▸ **Given exercise 1**:
In the commit message below about fetching symbol files in parallel, list every field name that begins a line and is followed by a colon.

[Lldb-commits] [lldb] a8abb69 - [lldb] Parallelize fetching symbol files in crashlog.py
Jonas Devlieghere via lldb-commits
lldb-commits at lists.llvm.org
Fri May 13 12:25:45 PDT 2022
Author: Jonas Devlieghere
Date: 2022-05-13T12:25:41-07:00
New Revision: a8abb695859ad4e7fe695b9ee238a2b0cd00af7c
URL: https://github.com/llvm/llvm-project/commit/a8abb695859ad4e7fe695b9ee238a2b0cd00af7c
DIFF: https://github.com/llvm/llvm-project/commit/a8abb695859ad4e7fe695b9ee238a2b0cd00af7c.diff
LOG: [lldb] Parallelize fetching symbol files in crashlog.py
When using dsymForUUID, the majority of time symbolication a crashlog
with crashlog.py is spent waiting for it to complete. Currently, we're
calling dsymForUUID sequentially when iterating over the modules. We can
drastically cut down this time by calling dsymForUUID in parallel. This
patch uses Python's ThreadPoolExecutor (introduced in Python 3.2) to
parallelize this IO-bound operation.
The performance improvement is hard to benchmark, because even with an
empty local cache, consecutive calls to dsymForUUID for the same UUID
complete faster. With warm caches, I'm seeing a ~30% performance
improvement (~90s -> ~60s). I suspect the gains will be much bigger for
a cold cache.

▸ **Given exercise 2**:
Count the lines in the entries below that contain the string "empty". Give only the number.

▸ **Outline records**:
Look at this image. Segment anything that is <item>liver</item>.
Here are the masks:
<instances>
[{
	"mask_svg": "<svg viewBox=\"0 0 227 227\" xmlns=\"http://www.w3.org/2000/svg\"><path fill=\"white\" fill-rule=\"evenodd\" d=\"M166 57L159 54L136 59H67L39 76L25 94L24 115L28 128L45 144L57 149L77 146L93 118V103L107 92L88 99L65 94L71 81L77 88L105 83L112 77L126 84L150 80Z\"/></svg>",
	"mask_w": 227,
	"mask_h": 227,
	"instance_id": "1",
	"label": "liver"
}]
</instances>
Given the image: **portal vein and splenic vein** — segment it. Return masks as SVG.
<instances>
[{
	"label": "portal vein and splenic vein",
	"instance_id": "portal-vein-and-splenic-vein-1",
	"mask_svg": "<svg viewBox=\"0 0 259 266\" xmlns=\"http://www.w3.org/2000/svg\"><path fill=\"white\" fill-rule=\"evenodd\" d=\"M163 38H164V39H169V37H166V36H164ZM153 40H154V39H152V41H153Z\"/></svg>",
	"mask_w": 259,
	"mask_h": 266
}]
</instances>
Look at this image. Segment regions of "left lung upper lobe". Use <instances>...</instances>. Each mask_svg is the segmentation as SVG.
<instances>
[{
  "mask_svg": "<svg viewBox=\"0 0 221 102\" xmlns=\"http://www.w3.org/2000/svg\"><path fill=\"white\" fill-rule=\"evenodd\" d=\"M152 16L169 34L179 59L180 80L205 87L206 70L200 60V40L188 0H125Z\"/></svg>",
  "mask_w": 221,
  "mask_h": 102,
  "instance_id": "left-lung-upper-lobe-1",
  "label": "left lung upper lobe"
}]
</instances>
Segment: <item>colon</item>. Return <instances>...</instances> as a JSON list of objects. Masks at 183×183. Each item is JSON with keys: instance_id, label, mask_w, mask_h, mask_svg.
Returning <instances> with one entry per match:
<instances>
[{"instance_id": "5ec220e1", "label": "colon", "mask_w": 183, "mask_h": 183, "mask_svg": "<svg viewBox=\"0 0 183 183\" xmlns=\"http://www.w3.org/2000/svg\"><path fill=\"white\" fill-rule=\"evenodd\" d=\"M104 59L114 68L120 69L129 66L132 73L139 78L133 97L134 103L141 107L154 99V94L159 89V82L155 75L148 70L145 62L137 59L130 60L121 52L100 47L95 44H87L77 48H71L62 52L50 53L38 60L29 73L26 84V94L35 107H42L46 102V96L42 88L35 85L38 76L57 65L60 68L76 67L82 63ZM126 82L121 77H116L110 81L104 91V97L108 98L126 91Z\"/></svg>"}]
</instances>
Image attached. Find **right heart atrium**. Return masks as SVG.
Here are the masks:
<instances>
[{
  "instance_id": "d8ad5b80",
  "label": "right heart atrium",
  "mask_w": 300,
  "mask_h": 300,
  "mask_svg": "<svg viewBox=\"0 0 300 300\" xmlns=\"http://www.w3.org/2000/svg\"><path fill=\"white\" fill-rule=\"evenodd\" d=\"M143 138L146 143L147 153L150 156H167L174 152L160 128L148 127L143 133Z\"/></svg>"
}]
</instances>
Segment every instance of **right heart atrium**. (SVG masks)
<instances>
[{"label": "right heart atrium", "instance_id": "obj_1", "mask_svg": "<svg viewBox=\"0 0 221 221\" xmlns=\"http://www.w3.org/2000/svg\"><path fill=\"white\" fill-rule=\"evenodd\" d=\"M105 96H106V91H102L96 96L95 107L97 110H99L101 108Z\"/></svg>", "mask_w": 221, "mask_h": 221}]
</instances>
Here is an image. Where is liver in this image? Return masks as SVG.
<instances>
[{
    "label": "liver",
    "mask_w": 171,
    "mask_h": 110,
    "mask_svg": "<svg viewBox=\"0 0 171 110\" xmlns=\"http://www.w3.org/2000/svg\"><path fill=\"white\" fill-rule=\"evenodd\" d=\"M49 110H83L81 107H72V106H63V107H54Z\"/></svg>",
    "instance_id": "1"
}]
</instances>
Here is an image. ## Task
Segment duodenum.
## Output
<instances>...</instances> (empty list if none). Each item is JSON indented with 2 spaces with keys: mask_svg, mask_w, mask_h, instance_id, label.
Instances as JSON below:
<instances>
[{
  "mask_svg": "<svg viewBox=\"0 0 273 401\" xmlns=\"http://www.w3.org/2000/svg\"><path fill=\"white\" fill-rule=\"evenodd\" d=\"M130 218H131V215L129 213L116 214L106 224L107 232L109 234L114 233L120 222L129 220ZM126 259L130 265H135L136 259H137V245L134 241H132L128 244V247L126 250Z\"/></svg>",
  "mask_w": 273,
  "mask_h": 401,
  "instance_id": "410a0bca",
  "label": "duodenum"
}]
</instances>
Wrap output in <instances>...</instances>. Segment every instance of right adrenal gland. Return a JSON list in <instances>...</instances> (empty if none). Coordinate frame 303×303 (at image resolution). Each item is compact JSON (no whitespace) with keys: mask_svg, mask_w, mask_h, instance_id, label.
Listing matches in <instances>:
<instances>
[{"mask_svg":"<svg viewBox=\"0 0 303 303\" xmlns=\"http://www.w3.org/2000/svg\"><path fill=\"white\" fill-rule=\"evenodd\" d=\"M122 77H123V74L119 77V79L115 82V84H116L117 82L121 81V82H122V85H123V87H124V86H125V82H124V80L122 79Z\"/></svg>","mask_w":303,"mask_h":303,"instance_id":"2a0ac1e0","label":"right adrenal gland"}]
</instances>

* * *

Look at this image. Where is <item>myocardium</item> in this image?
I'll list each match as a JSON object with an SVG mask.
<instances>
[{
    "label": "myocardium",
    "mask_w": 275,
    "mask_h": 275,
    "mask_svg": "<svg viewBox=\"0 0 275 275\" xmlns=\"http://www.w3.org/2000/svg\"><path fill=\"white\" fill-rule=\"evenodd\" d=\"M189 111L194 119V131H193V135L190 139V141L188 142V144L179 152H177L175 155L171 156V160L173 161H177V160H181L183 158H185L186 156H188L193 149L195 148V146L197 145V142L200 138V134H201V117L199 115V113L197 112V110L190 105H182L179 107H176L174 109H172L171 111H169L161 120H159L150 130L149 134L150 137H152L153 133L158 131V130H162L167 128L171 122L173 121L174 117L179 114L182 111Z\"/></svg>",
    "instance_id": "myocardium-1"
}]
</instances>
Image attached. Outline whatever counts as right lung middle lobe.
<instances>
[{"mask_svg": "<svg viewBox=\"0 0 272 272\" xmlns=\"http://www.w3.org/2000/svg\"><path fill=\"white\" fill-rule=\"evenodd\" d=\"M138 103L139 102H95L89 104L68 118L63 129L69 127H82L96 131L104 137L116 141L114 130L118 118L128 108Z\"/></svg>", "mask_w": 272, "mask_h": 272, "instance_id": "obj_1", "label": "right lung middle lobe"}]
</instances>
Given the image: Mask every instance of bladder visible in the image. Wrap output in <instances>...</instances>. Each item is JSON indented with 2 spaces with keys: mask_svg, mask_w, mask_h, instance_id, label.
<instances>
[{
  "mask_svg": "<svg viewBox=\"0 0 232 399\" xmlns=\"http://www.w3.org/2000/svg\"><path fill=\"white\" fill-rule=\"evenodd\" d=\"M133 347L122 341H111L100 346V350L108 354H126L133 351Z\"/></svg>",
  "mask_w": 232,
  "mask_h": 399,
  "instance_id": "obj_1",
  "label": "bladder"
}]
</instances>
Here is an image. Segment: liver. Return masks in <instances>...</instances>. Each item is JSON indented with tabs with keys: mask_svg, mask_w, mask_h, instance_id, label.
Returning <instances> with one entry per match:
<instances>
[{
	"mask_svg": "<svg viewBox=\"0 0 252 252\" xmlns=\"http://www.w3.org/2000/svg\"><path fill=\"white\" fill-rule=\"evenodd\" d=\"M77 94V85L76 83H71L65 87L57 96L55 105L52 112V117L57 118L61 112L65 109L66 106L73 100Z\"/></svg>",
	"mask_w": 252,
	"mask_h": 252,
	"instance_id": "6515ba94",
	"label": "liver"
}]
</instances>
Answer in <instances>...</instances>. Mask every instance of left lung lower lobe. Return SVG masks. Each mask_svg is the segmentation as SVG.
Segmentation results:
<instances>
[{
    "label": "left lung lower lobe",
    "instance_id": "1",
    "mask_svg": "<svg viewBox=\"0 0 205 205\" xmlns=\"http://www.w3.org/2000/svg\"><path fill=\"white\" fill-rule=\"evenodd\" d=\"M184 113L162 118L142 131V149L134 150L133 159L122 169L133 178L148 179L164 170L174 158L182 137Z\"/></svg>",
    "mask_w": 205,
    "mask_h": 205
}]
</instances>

--

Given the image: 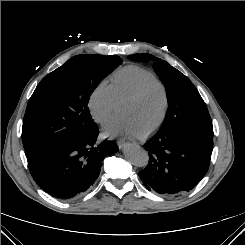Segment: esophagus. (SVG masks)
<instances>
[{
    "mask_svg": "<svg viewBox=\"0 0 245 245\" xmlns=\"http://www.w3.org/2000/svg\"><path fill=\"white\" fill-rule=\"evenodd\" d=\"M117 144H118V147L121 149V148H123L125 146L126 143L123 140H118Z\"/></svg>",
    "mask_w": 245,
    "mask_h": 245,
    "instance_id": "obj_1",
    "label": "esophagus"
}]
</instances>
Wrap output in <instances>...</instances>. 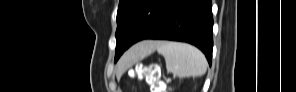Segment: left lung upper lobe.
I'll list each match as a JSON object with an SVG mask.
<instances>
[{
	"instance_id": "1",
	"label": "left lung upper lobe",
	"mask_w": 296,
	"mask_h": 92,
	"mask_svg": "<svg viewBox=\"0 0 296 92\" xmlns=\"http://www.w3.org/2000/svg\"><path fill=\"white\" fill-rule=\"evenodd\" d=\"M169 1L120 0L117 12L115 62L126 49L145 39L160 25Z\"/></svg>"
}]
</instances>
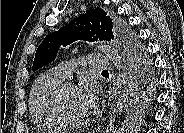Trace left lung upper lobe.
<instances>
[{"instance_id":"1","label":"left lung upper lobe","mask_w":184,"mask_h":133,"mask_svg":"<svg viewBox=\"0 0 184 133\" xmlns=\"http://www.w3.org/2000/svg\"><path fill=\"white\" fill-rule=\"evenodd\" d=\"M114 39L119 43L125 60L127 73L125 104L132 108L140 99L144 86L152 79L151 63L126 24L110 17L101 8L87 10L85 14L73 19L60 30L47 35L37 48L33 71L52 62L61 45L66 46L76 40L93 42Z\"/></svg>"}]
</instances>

▸ **Output 1**:
Author, Date, New Revision, URL, DIFF, LOG

▸ **Output 2**:
2